(Beginning of THE DATA)

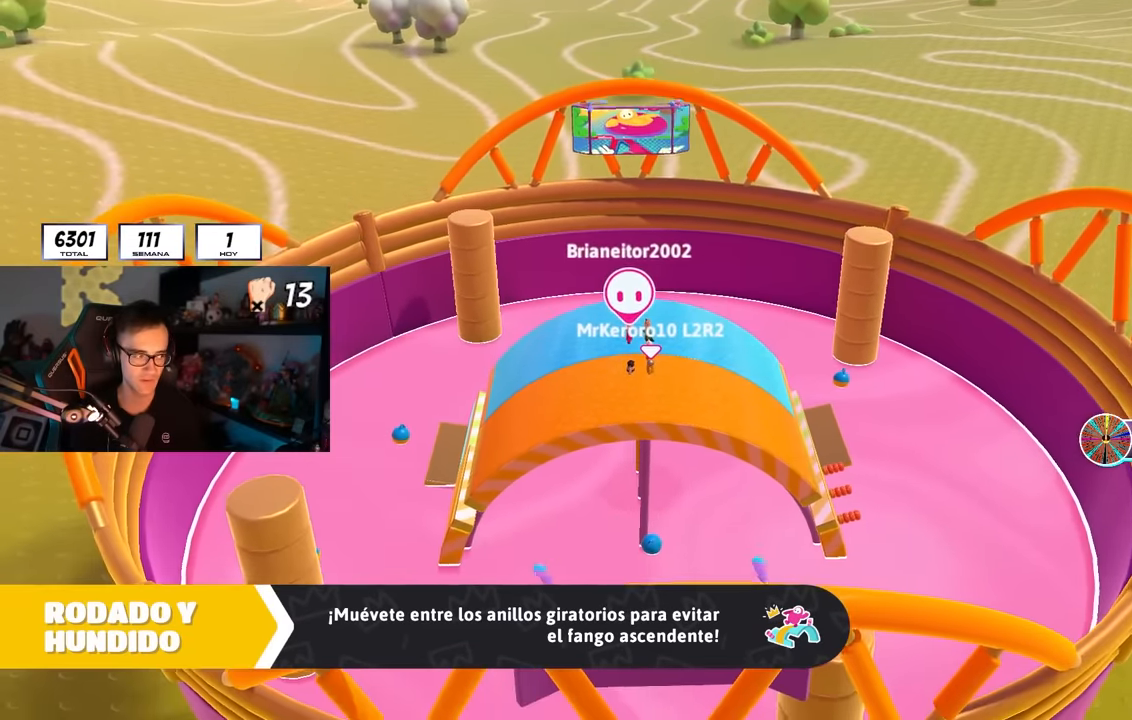
{"buttons": [], "left_stick": "up-right", "right_stick": "center", "events": [[50, "right_stick", "center"], [200, "right_stick", "down"], [334, "right_stick", "center"]]}
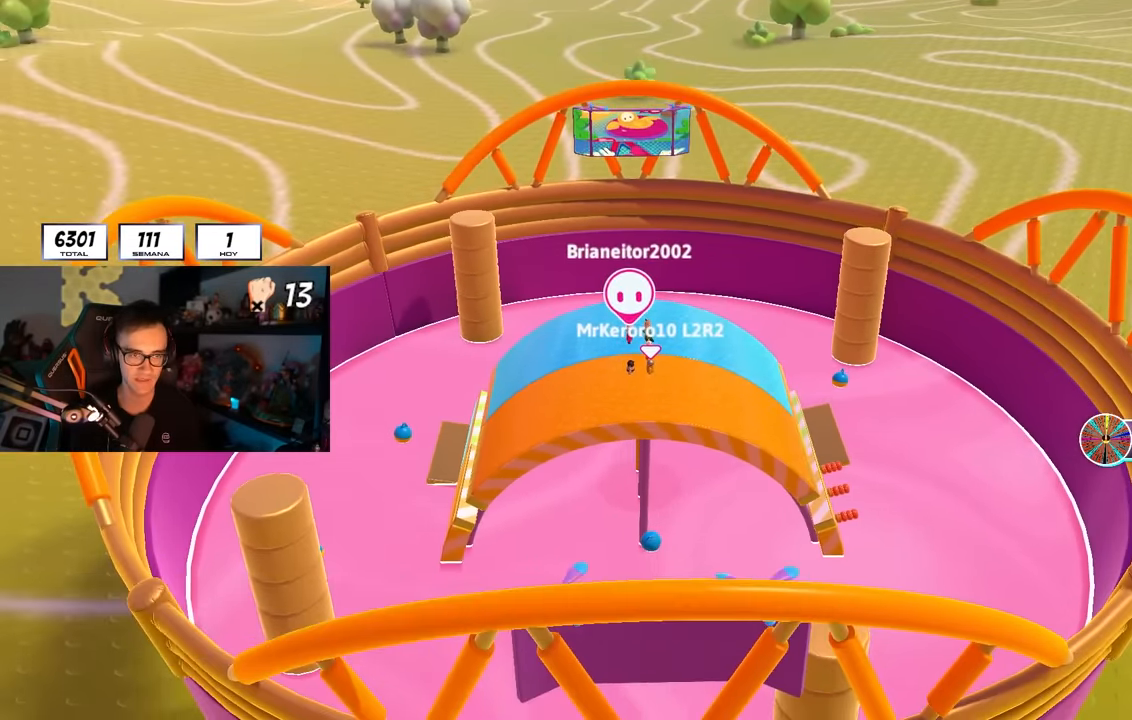
{"buttons": [], "left_stick": "up-right", "right_stick": "down-right", "events": [[67, "right_stick", "down"], [384, "right_stick", "down-right"]]}
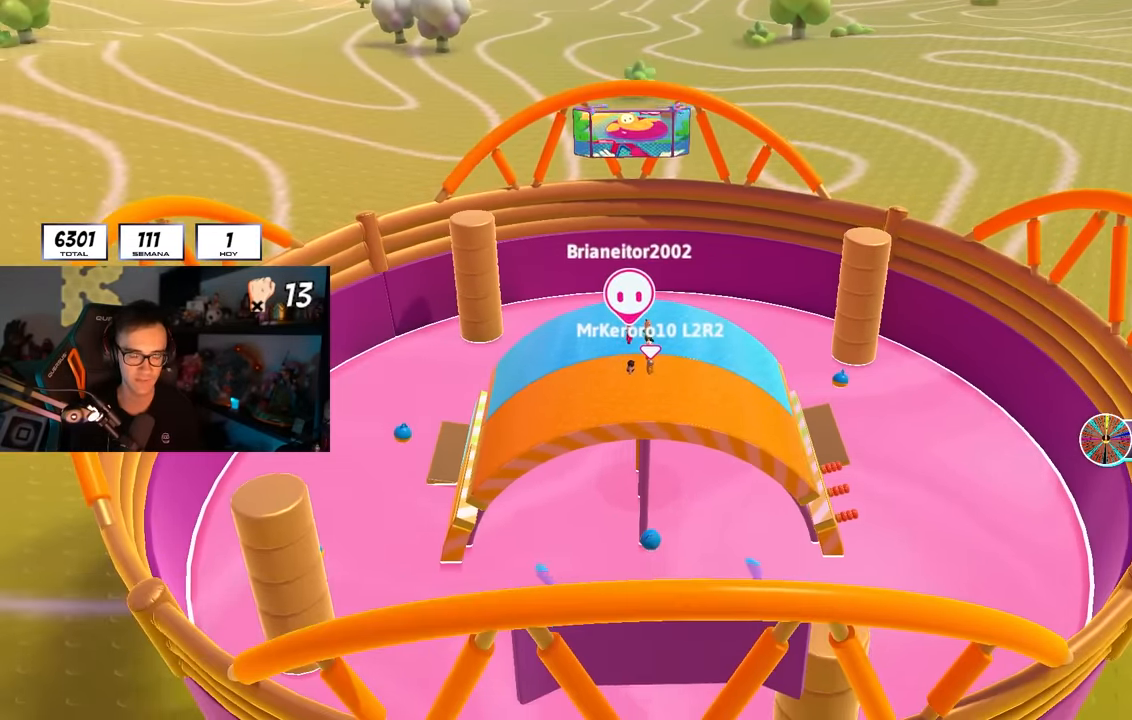
{"buttons": ["L2"], "left_stick": "up-right", "right_stick": "right"}
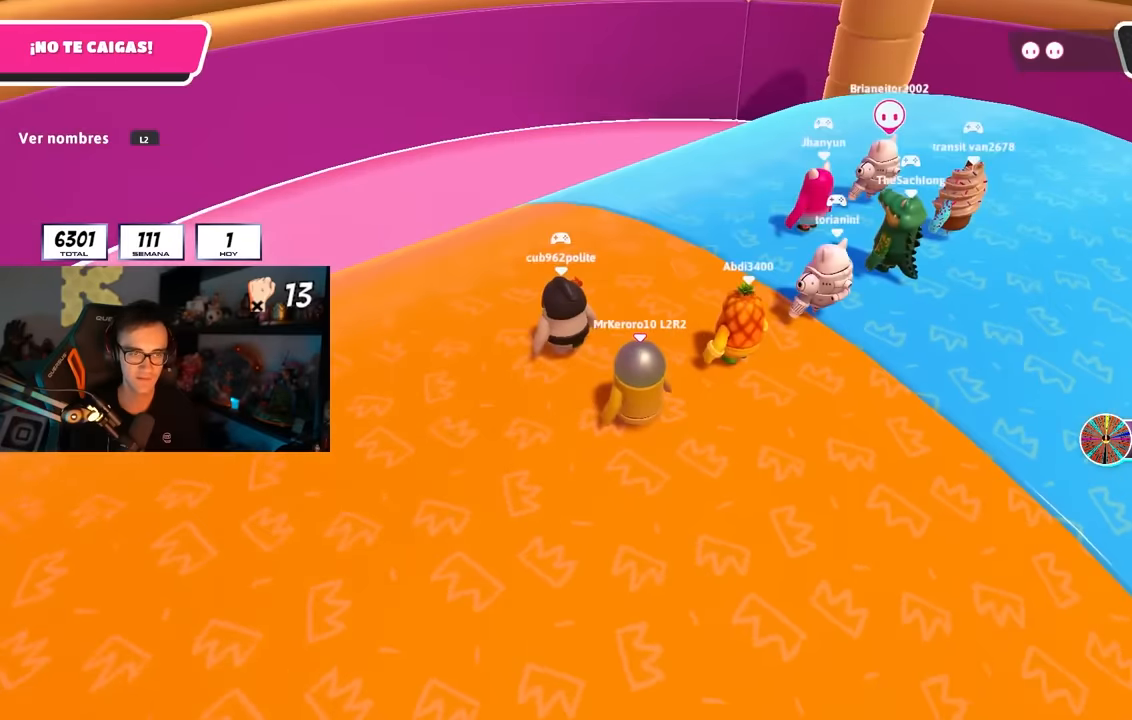
{"buttons": ["L2"], "left_stick": "center", "right_stick": "center", "events": [[133, "L2", "up"], [216, "L2", "down"], [233, "right_stick", "center"], [350, "L2", "up"], [366, "right_stick", "up-right"], [400, "left_stick", "center"], [433, "L2", "down"], [483, "right_stick", "center"]]}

(End of THE DATA)

ACTIVITY.
Search the listing above for the string "down" and return each line it appears on.

YOUR RESPONSE.
{"buttons": [], "left_stick": "up-right", "right_stick": "center", "events": [[50, "right_stick", "center"], [200, "right_stick", "down"], [334, "right_stick", "center"]]}
{"buttons": [], "left_stick": "up-right", "right_stick": "down-right", "events": [[67, "right_stick", "down"], [384, "right_stick", "down-right"]]}
{"buttons": ["L2"], "left_stick": "center", "right_stick": "center", "events": [[133, "L2", "up"], [216, "L2", "down"], [233, "right_stick", "center"], [350, "L2", "up"], [366, "right_stick", "up-right"], [400, "left_stick", "center"], [433, "L2", "down"], [483, "right_stick", "center"]]}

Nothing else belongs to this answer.